=== Section Start ===

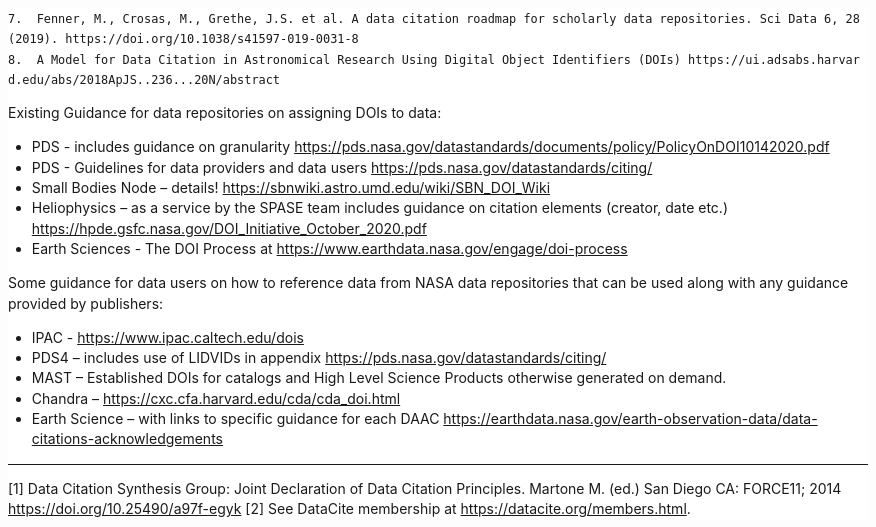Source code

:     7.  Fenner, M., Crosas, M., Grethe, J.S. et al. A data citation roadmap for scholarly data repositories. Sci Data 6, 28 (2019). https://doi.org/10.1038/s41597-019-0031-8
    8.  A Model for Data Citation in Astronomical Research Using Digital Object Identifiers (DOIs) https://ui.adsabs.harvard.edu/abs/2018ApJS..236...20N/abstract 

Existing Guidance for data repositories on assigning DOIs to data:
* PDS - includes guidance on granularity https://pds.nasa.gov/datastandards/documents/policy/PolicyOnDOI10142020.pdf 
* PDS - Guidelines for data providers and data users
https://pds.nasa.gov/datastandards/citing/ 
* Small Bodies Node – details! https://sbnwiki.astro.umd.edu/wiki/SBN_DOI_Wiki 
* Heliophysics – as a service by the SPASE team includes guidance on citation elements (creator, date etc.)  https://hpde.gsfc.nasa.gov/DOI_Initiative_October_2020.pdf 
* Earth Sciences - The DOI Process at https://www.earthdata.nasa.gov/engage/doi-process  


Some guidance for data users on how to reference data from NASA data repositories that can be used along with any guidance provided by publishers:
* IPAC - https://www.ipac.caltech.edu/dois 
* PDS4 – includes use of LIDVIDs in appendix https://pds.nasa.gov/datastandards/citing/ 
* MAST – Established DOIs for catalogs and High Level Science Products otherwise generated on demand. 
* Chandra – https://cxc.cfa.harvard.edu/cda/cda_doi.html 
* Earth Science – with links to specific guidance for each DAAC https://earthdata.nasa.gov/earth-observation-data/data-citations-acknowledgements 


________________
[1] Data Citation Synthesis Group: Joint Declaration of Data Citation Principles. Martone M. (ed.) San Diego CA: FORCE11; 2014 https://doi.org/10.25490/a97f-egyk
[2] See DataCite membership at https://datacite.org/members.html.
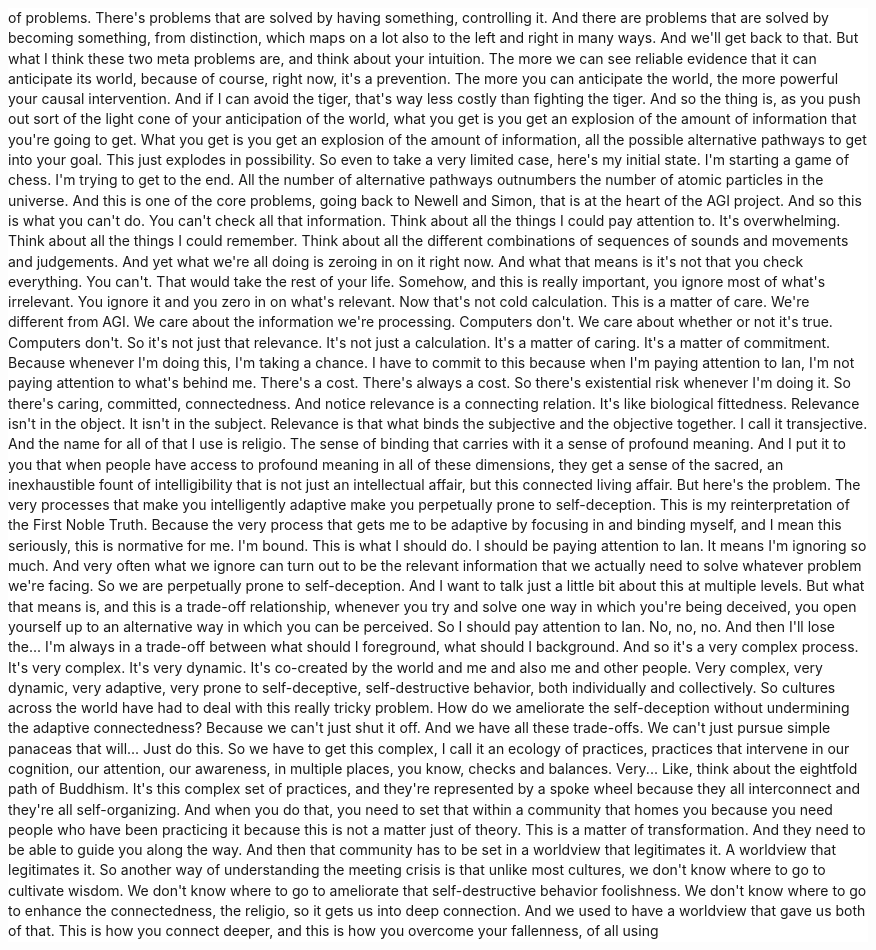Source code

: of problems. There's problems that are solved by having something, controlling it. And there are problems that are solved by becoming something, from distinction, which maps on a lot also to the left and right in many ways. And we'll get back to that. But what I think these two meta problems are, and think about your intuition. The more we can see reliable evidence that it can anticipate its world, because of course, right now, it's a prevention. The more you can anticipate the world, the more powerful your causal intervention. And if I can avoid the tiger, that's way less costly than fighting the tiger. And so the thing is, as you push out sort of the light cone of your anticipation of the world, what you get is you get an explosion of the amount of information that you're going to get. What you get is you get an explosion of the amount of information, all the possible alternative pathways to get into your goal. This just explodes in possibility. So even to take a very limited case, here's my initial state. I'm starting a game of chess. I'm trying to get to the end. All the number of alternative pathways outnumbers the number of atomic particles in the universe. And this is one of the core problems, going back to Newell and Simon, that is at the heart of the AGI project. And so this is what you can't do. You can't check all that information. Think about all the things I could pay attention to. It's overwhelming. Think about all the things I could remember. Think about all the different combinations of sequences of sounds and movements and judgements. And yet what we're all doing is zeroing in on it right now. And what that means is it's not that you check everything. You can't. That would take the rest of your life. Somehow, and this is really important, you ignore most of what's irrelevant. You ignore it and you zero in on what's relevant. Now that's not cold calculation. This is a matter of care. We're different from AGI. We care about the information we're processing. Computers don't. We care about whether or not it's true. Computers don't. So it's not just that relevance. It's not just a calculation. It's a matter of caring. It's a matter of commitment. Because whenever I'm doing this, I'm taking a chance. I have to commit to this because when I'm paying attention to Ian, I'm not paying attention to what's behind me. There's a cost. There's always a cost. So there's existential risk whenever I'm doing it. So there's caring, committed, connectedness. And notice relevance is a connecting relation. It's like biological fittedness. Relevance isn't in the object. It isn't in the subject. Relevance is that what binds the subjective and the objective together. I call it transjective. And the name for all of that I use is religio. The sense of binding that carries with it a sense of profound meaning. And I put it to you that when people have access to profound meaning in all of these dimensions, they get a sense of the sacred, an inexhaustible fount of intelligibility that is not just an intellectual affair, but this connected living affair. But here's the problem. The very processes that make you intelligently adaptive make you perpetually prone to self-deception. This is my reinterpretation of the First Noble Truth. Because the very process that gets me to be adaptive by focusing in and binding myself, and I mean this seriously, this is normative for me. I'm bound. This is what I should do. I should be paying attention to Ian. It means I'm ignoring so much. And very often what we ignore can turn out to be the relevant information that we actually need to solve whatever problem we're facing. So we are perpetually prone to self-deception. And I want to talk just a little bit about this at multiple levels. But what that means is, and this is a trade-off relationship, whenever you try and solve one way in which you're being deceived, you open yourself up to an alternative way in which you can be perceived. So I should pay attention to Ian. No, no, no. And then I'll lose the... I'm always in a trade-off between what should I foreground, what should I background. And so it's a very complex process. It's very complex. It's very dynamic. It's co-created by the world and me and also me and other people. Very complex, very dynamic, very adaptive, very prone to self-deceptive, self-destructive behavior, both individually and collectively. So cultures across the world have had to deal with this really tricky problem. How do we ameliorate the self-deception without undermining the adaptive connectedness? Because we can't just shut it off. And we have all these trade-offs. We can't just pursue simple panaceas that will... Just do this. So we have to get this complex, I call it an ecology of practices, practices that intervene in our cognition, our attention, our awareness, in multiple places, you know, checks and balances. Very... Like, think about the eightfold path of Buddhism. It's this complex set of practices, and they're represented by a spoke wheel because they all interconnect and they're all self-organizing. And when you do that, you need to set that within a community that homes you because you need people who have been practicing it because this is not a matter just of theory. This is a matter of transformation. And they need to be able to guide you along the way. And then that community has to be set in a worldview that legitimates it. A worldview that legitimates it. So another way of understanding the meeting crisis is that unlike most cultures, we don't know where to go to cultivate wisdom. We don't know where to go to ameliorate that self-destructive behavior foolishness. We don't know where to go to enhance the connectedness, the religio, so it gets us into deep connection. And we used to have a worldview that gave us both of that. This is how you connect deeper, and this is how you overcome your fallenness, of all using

=== Section End ===

**EXERCISE DETAILS:** Find every line in the records that has the word "earthdata". Copy those lines.

**ANSWER:**
* Earth Sciences - The DOI Process at https://www.earthdata.nasa.gov/engage/doi-process  
* Earth Science – with links to specific guidance for each DAAC https://earthdata.nasa.gov/earth-observation-data/data-citations-acknowledgements 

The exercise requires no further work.